WORK TASK
The answer must be a single number, namely how many lines in the entries below contain the string "plainte".

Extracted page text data
•••••
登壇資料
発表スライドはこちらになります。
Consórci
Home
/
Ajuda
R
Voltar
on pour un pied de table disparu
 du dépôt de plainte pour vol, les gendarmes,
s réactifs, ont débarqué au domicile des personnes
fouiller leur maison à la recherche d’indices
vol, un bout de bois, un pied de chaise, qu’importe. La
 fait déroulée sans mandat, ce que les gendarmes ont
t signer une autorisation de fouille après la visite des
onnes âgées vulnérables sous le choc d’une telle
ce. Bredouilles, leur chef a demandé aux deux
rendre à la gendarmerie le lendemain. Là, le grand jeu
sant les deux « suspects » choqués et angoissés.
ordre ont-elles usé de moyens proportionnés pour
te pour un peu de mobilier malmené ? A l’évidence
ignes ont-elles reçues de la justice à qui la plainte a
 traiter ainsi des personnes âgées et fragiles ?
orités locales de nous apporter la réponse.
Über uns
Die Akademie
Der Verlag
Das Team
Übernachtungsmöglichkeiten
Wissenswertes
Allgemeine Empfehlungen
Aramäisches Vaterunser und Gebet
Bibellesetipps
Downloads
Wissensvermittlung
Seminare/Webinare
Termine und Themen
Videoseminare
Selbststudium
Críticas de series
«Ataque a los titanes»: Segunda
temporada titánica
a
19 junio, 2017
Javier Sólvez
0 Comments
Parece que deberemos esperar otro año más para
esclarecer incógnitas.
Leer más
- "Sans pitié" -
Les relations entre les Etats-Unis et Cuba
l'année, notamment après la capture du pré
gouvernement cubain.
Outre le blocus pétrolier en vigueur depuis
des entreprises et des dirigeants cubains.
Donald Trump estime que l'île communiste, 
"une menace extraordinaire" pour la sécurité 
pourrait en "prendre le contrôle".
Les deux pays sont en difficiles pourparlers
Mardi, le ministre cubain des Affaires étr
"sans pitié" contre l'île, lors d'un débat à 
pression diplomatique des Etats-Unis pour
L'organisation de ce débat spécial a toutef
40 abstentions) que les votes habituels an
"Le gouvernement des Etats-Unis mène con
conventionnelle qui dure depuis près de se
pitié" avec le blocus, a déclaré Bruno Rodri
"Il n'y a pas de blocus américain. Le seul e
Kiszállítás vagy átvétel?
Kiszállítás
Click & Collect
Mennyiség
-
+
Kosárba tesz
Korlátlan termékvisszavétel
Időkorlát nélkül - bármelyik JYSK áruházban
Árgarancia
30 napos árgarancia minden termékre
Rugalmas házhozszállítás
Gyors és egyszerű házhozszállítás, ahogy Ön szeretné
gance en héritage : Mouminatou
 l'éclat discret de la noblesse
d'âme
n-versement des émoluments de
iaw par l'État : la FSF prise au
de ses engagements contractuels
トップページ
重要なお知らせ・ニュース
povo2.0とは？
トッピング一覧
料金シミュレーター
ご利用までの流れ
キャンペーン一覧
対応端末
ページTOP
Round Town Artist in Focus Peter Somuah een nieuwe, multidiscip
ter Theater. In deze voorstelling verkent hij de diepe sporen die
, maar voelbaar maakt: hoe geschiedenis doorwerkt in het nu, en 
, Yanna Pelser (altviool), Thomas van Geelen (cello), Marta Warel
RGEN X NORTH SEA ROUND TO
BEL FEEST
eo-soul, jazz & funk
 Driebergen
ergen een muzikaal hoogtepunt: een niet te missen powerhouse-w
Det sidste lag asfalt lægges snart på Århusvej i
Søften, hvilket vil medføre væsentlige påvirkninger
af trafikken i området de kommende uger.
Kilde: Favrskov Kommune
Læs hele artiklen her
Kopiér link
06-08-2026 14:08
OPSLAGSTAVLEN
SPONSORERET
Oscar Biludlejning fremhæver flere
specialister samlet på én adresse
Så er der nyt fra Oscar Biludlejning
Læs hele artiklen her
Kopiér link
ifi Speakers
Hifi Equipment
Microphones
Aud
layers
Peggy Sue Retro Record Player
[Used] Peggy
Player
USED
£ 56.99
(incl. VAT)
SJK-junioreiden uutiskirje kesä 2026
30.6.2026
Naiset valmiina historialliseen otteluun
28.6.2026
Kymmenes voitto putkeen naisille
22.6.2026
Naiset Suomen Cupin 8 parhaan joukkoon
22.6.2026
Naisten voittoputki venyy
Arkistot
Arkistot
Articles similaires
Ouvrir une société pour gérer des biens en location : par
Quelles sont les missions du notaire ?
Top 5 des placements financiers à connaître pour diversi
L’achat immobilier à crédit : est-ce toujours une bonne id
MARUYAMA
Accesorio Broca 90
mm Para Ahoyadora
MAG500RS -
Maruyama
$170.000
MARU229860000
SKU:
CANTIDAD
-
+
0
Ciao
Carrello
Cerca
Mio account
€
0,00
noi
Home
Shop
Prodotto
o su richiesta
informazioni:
•••••
RESPONSE BELOW
2